Na prática: Se você saiu da empresa em janeiro de 2026, tem até janeiro de 2028 para entrar com a ação. E pode cobrar verbas desde janeiro de 2021 (5 anos retroativos). Não espere — quanto antes entrar com a ação, mais você pode cobrar.

O erro fatal: pedir demissão antes de entrar com a ação

Este é, sem dúvida, o erro mais grave que um trabalhador pode cometer quando quer sair da empresa por descumprimento contratual.

Muitos empregados, cansados da situação, simplesmente pedem demissão — achando que depois podem entrar com ação pedindo a conversão para rescisão indireta. Na prática, isso enfraquece enormemente o caso.

Por que é um erro?

  • Ao pedir demissão, o trabalhador manifesta sua vontade de encerrar o contrato — o que contradiz a tese de que a culpa era do empregador
  • A empresa vai usar o pedido de demissão como prova de que o trabalhador saiu por livre vontade
  • Alguns juízes entendem que o pedido de demissão é incompatível com a rescisão indireta
  • Mesmo que o juiz reconheça a rescisão indireta, a defesa da empresa fica muito mais forte

O que perder ao pedir demissão em vez de rescisão indireta:

  • Multa de 40% sobre o FGTS — pode representar milhares de reais
  • Saque do FGTS — todo o saldo fica preso na conta vinculada
  • Seguro-desemprego — de 3 a 5 parcelas do salário
  • Aviso prévio indenizado — de 30 a 90 dias de salário

Para quem trabalha sem registro em carteira, a situação é ainda mais delicada, pois será necessário primeiro reconhecer o vínculo empregatício.

Perguntas frequentes sobre rescisão indireta

Quanto tempo demora uma ação de rescisão indireta?

Em média, o processo de rescisão indireta leva de 6 meses a 2 anos na Justiça do Trabalho, dependendo da complexidade do caso, do volume de provas e da região. Casos com provas documentais robustas (como extrato FGTS sem depósitos) tendem a ser mais rápidos. Muitos se resolvem em audiência de conciliação.

Posso pedir rescisão indireta e continuar trabalhando?

Sim, e na maioria dos casos, é exatamente isso que você deve fazer. O artigo 483, §3º, da CLT permite que o empregado continue trabalhando enquanto aguarda a decisão judicial. Sair antes pode ser interpretado como abandono de emprego.

Se o juiz não aceitar a rescisão indireta, o que acontece?

Se a rescisão indireta não for reconhecida, o juiz pode converter a rescisão em pedido de demissão. Nesse caso, o trabalhador recebe apenas saldo de salário, 13º proporcional e férias + 1/3 — sem multa de 40%, saque do FGTS ou seguro-desemprego. Por isso é essencial ter provas consistentes.

Rescisão indireta gera direito a indenização por danos morais?

Depende do caso. Se o motivo da rescisão indireta envolver assédio moral, ofensas à honra ou agressão física, o trabalhador pode cumular o pedido de rescisão indireta com indenização por danos morais. Os valores variam conforme a gravidade, mas é comum que tribunais fixem entre 5 e 50 vezes o valor do último salário.

Empregada grávida pode pedir rescisão indireta?

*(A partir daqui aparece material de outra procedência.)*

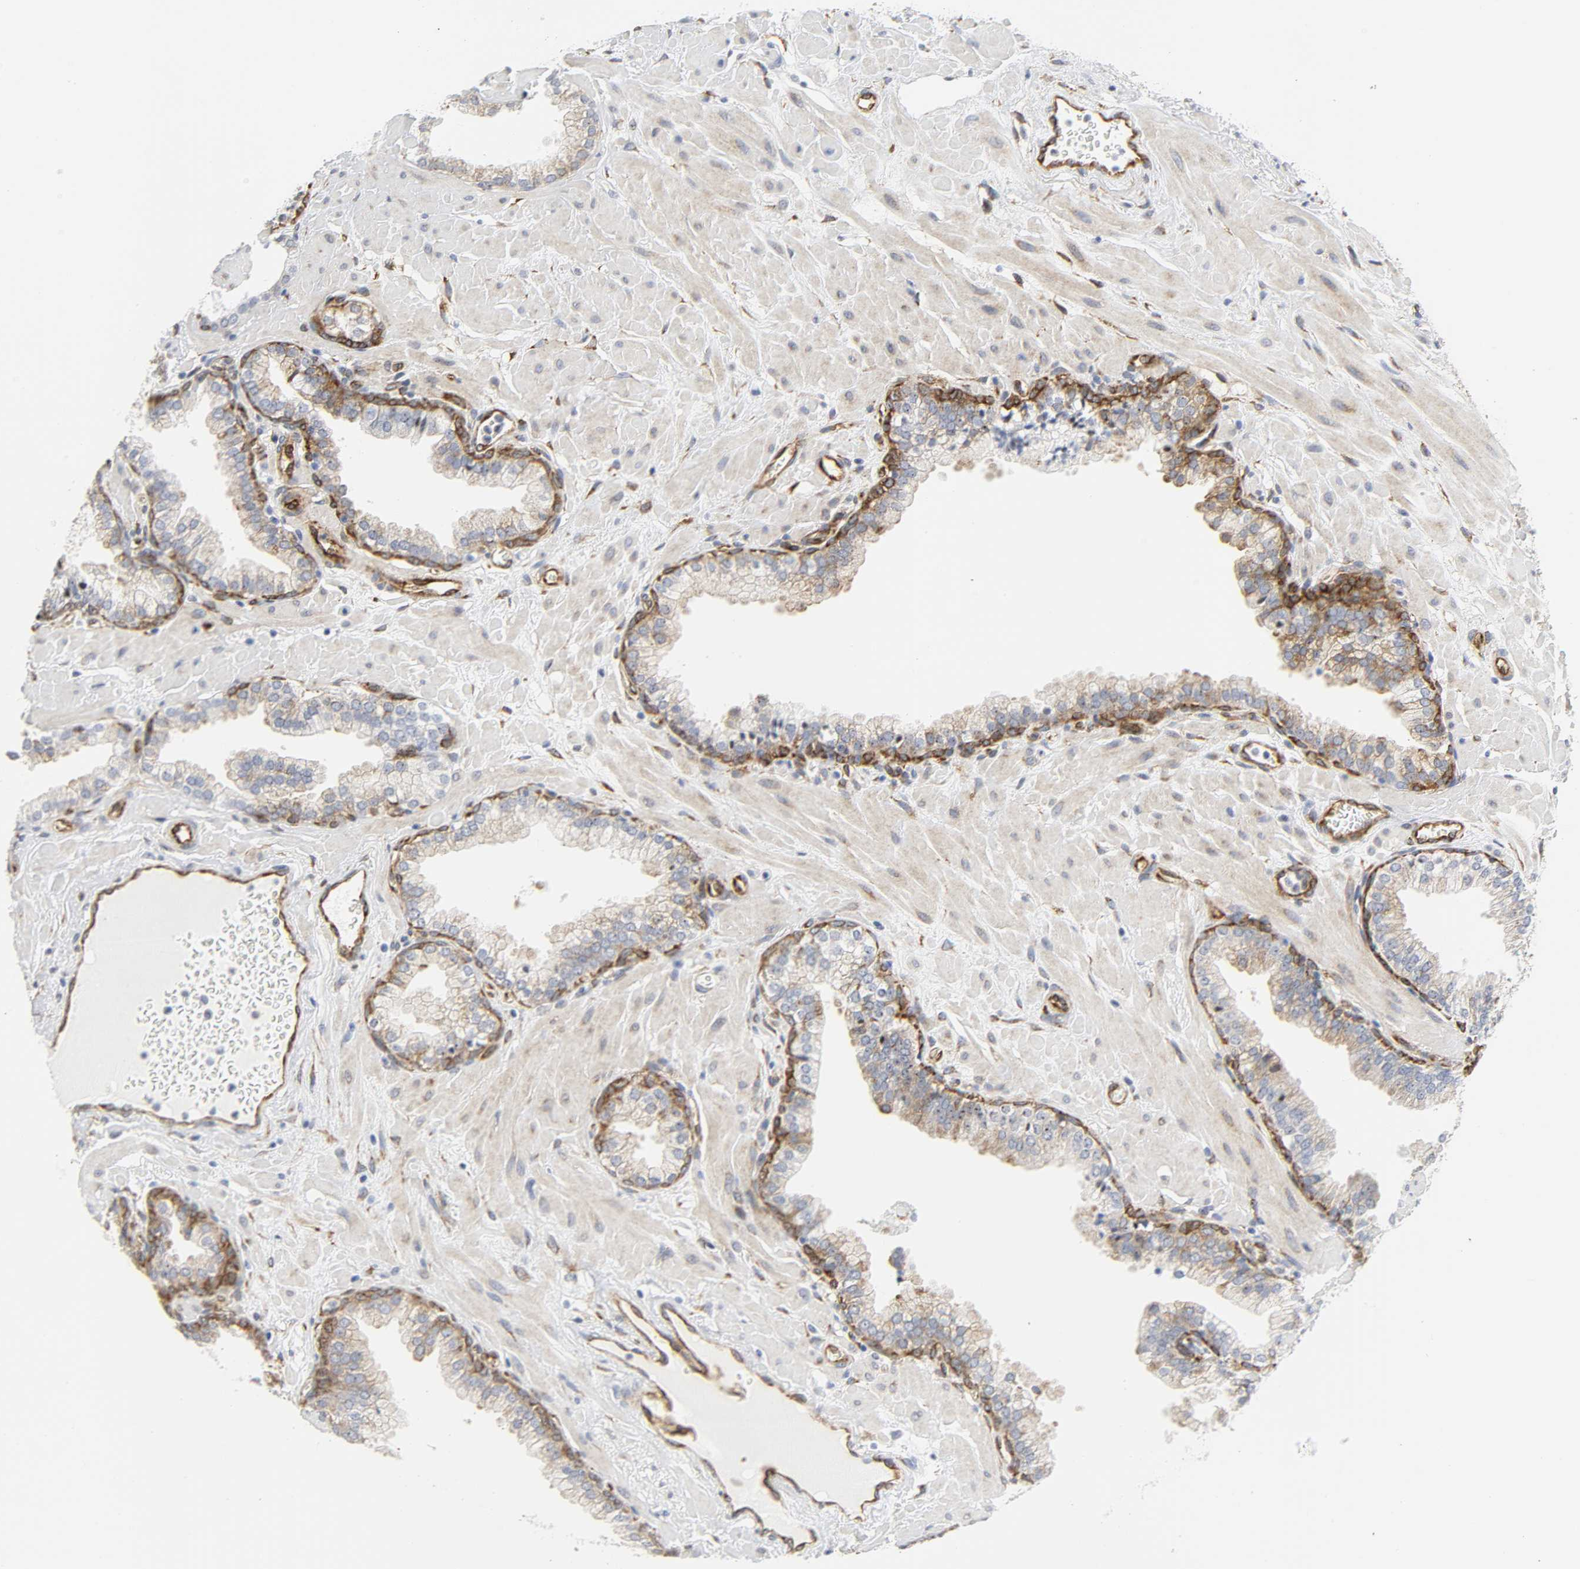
{"staining": {"intensity": "moderate", "quantity": "<25%", "location": "cytoplasmic/membranous"}, "tissue": "prostate", "cell_type": "Glandular cells", "image_type": "normal", "snomed": [{"axis": "morphology", "description": "Normal tissue, NOS"}, {"axis": "topography", "description": "Prostate"}], "caption": "Immunohistochemistry image of unremarkable prostate: prostate stained using immunohistochemistry (IHC) demonstrates low levels of moderate protein expression localized specifically in the cytoplasmic/membranous of glandular cells, appearing as a cytoplasmic/membranous brown color.", "gene": "DOCK1", "patient": {"sex": "male", "age": 60}}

Sim. Além de todos os direitos da rescisão indireta, a empregada gestante também tem direito à indenização substitutiva da estabilidade provisória (salários e benefícios desde a confirmação da gravidez até 5 meses após o parto). Veja mais sobre os direitos da trabalhadora grávida.

Preciso de advogado para entrar com rescisão indireta?

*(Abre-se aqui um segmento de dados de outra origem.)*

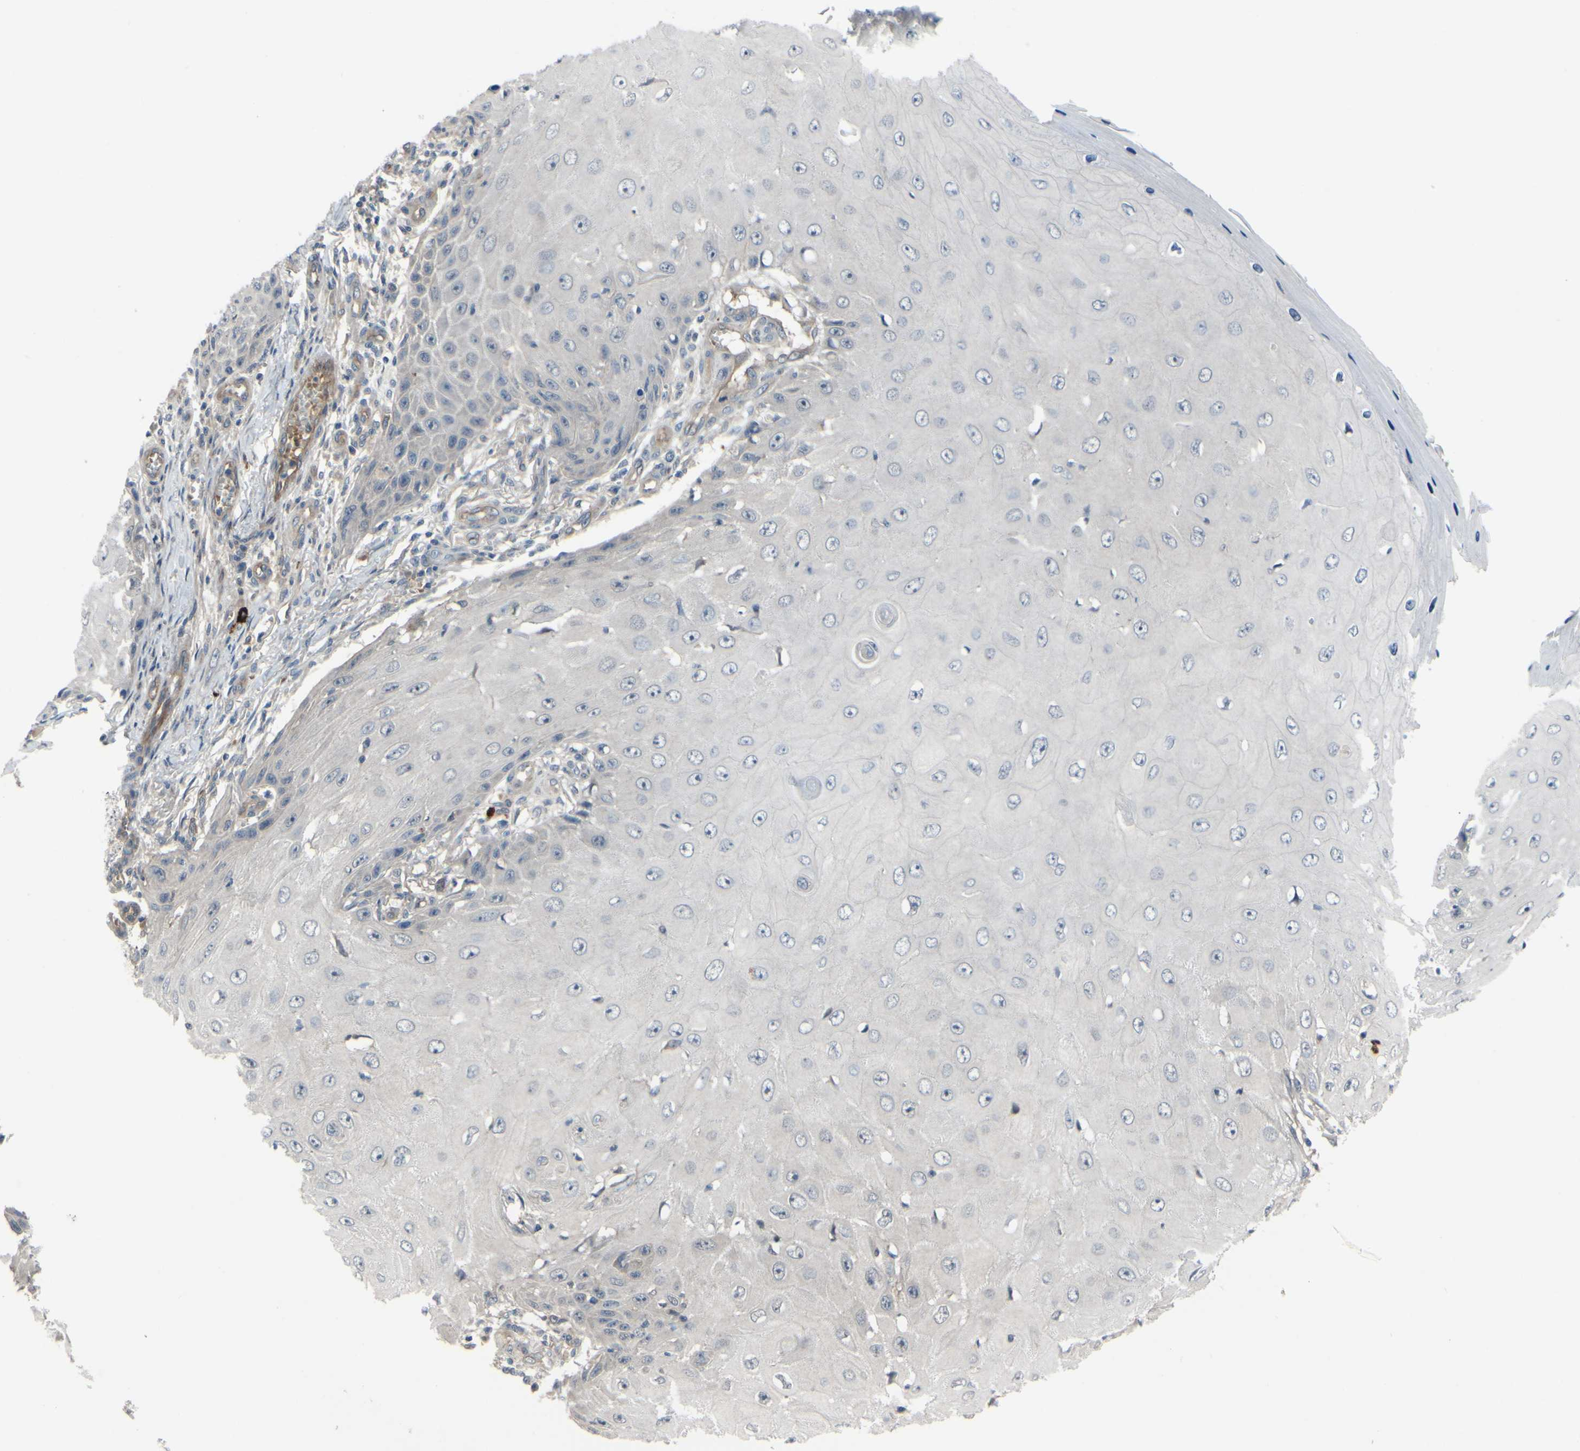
{"staining": {"intensity": "negative", "quantity": "none", "location": "none"}, "tissue": "skin cancer", "cell_type": "Tumor cells", "image_type": "cancer", "snomed": [{"axis": "morphology", "description": "Squamous cell carcinoma, NOS"}, {"axis": "topography", "description": "Skin"}], "caption": "Skin squamous cell carcinoma stained for a protein using immunohistochemistry (IHC) demonstrates no expression tumor cells.", "gene": "COMMD9", "patient": {"sex": "female", "age": 73}}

Tecnicamente, a CLT permite que o trabalhador entre com ação sem advogado na Justiça do Trabalho (jus postulandi). Porém, na prática, a rescisão indireta envolve questões técnicas complexas — enquadramento legal, produção de provas, cálculos — que tornam a assistência de um advogado trabalhista essencial para o sucesso da ação.

Salário atrasado por quantos meses dá direito a rescisão indireta?

Não há um número fixo na lei, mas a jurisprudência majoritária considera que o atraso reiterado a partir de 3 meses — consecutivos ou não — já configura descumprimento grave o suficiente para a rescisão indireta. Em alguns casos, atrasos de 2 meses com outros descumprimentos simultâneos (como FGTS não depositado) também são aceitos.